For most countries, aid and investment are two entirely different things. Not with the Chinese, though, where until recently the country’s aid programs were actually managed through the Ministry of Commerce.
Because the Chinese have such an opaque system, it’s very difficult for outsiders to understand what programs are being managed by which ministry and what are the objectives. Again, this is not the case with other donor countries like the U.S. or the UK where there are high levels of disclosure and transparency in the development finance process.

The Chinese, for their part, do say they are committed to making the distinction between aid, investment and lending more transparent. The first step came last year with the introduction of the new China International Development Cooperation Agency (CIDCA), the supposed Chinese equivalent to USAID, DFID and other traditional donor agencies. Now, just more than a year old, CIDCA hasn’t done very much and is still yet to prove itself.

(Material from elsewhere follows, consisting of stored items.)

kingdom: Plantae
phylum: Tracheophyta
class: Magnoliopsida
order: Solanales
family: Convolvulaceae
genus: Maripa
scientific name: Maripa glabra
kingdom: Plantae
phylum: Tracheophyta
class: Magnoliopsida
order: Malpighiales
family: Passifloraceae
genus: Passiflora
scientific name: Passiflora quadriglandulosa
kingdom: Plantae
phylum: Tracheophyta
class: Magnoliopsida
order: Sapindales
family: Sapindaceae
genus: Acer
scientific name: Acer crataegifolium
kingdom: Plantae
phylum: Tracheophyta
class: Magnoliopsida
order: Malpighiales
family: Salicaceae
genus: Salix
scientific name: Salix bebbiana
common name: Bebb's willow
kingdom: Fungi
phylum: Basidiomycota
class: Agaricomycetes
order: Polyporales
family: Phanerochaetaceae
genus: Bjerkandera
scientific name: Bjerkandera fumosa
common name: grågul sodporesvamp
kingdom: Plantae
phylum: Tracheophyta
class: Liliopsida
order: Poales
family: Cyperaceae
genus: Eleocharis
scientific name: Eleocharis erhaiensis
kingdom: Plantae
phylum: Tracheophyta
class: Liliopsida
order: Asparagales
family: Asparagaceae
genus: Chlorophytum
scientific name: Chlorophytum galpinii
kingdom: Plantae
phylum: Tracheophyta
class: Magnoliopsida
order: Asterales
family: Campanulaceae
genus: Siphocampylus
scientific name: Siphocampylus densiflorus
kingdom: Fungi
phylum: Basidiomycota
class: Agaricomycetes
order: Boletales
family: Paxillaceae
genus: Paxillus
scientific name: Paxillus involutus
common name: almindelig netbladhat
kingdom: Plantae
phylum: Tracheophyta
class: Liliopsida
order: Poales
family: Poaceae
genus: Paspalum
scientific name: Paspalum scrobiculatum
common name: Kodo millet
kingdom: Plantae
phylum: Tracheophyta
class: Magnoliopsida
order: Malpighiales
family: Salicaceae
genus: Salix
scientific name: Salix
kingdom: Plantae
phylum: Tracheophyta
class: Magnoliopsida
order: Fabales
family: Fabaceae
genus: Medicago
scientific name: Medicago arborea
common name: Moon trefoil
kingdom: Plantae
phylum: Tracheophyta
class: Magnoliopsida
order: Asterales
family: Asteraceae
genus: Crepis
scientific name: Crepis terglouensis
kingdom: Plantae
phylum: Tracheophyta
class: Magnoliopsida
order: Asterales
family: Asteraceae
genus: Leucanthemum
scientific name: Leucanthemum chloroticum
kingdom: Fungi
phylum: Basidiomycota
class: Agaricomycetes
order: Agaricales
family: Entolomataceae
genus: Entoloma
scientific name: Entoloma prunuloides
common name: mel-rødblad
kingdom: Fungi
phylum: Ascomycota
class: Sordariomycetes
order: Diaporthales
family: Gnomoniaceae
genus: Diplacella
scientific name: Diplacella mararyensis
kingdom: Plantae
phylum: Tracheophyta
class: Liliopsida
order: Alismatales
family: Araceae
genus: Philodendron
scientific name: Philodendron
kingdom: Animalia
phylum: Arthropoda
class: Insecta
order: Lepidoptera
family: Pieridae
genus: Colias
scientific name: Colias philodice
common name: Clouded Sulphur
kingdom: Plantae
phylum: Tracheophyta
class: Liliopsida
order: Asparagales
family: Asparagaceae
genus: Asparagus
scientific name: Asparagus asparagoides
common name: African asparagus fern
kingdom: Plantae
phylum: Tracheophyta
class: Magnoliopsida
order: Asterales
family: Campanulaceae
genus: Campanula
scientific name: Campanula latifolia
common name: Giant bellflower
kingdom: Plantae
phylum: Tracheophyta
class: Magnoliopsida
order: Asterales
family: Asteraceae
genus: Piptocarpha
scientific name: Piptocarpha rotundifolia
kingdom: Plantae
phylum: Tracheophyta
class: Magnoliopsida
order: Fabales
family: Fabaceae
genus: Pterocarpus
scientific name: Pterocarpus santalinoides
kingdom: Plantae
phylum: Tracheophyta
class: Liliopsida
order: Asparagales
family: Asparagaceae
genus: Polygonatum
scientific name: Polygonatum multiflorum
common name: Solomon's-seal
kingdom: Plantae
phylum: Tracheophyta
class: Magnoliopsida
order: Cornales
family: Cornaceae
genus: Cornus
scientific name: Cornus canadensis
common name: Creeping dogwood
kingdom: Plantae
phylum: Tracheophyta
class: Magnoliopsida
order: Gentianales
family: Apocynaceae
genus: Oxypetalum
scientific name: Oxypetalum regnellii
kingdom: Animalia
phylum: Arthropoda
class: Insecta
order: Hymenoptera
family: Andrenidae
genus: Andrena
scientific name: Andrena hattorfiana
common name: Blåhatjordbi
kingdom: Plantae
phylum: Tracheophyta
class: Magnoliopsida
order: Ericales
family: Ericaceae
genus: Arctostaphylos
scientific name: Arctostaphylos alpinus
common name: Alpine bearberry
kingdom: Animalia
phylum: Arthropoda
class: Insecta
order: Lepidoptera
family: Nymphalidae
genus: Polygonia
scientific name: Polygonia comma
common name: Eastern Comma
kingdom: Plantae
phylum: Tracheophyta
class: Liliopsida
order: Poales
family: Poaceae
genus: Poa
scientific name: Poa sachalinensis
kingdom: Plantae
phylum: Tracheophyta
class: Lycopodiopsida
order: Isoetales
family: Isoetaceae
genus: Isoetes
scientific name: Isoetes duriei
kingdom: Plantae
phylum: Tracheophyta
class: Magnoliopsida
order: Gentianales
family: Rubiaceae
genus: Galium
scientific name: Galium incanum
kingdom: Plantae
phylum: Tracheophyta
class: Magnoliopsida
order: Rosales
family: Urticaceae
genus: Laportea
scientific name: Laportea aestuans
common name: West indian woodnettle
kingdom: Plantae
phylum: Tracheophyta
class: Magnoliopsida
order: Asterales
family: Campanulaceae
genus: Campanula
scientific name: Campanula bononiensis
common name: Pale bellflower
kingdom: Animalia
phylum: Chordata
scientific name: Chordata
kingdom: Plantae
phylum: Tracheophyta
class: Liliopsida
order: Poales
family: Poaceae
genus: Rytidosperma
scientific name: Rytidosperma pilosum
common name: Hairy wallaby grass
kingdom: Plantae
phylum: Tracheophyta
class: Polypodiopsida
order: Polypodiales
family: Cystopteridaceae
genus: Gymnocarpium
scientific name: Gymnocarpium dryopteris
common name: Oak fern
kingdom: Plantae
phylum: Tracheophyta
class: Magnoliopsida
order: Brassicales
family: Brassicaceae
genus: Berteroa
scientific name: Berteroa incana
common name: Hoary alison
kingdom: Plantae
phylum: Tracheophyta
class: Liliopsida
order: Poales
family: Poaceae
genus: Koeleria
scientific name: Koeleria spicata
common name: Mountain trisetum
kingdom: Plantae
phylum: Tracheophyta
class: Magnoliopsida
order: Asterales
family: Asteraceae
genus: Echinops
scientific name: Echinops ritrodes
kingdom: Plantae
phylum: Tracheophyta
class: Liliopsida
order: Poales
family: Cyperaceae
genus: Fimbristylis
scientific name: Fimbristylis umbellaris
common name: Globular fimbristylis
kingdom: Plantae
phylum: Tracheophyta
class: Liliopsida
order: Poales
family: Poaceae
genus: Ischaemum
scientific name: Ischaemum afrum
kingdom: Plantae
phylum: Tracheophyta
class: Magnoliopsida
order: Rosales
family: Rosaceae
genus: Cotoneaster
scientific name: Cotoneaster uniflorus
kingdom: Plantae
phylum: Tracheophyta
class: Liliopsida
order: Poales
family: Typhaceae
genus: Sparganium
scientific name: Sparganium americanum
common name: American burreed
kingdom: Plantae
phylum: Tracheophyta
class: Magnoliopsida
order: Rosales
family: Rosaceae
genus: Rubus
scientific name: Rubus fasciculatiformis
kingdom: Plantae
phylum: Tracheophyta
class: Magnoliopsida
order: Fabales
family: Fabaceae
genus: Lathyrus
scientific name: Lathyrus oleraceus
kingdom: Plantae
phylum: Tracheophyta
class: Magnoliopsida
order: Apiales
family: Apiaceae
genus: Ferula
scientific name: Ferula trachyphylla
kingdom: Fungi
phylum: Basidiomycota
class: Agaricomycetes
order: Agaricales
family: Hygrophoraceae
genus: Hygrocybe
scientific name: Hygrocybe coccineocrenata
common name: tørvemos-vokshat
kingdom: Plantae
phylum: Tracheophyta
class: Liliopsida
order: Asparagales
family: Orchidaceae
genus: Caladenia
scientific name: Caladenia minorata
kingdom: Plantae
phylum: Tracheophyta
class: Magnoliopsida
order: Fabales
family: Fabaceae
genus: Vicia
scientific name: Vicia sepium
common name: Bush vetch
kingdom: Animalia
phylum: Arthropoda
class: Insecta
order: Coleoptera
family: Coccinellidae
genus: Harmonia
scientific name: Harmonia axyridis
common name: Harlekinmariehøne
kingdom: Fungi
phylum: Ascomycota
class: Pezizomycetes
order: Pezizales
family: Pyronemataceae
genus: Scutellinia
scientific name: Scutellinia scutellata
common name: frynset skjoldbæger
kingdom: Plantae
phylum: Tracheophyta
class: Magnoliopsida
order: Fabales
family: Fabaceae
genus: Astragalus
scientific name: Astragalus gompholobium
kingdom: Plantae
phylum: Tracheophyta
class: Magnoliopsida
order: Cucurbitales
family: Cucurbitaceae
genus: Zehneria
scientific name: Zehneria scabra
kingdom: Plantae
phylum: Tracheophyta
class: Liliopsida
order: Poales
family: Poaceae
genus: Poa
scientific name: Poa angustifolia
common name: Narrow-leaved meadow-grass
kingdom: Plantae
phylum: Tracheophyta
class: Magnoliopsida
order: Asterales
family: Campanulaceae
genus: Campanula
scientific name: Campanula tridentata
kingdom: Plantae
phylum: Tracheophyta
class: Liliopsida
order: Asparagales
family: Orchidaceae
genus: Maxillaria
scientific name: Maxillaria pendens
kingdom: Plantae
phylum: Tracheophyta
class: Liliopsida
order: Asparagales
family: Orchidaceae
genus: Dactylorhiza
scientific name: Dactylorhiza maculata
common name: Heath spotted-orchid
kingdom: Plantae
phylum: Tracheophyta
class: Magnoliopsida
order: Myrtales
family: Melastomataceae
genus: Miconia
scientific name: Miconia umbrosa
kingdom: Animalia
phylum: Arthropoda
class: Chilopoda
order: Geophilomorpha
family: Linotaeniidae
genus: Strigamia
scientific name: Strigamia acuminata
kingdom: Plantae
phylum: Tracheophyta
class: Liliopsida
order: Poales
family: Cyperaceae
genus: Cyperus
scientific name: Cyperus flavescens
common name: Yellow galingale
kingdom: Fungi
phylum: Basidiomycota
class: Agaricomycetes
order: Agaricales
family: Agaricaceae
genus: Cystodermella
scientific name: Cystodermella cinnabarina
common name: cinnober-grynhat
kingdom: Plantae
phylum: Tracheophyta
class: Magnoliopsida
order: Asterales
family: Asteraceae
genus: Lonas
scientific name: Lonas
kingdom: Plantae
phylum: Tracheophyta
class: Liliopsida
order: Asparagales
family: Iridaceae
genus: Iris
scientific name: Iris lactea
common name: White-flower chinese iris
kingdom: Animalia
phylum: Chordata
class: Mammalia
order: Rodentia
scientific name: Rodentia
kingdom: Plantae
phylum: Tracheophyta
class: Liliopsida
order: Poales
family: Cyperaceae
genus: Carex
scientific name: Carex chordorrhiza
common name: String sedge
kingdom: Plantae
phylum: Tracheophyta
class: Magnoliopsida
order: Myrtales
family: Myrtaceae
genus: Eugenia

Pippa Morgan, a teaching fellow at New York University’s Shanghai campus, is an expert in Chinese aid and development. She recently completed her Ph.D. on the topic at Fudan University in Shanghai and recently co-authored a paper with Professor Yu Zheng from Fudan University’s School of International Relations and Public Affairs entitled “Tracing the Legacy: China’s Historical Aid and Contemporary Investment in Africa.“
Show Notes:
- Quartz: China’s aid to African leaders’ home regions nearly tripled after they assumed power by Abdi Latif Dahir
- Carnegie Endowment for International Peace: The Logic Behind China’s Foreign Aid Agency by Cheng Cheng
- China-Africa Research Initiative: Data — Charting China’s Foreign to Africa
- Foreign Policy: Chinese Aid and Investment Are Good for Africa by J. Peter Pham, Abdoul Salam bello, Boubacar-Sid Barry

Pippa Morgan’s research is motivated by a desire to understand the political economy of South-South economic engagement, with a focus on China’s foreign economic relations, and Chinese aid, foreign direct investment, and contracting projects in Africa. More broadly, she is interested in combining quantitative and qualitative methods to understand how history influences contemporary political economy, and in how political and sociological factors impact prospects for economic development. Pippa is also the assistant editor of two academic journals, the Chinese Political Science Review and the Fudan Journal of the Humanities and Social Sciences.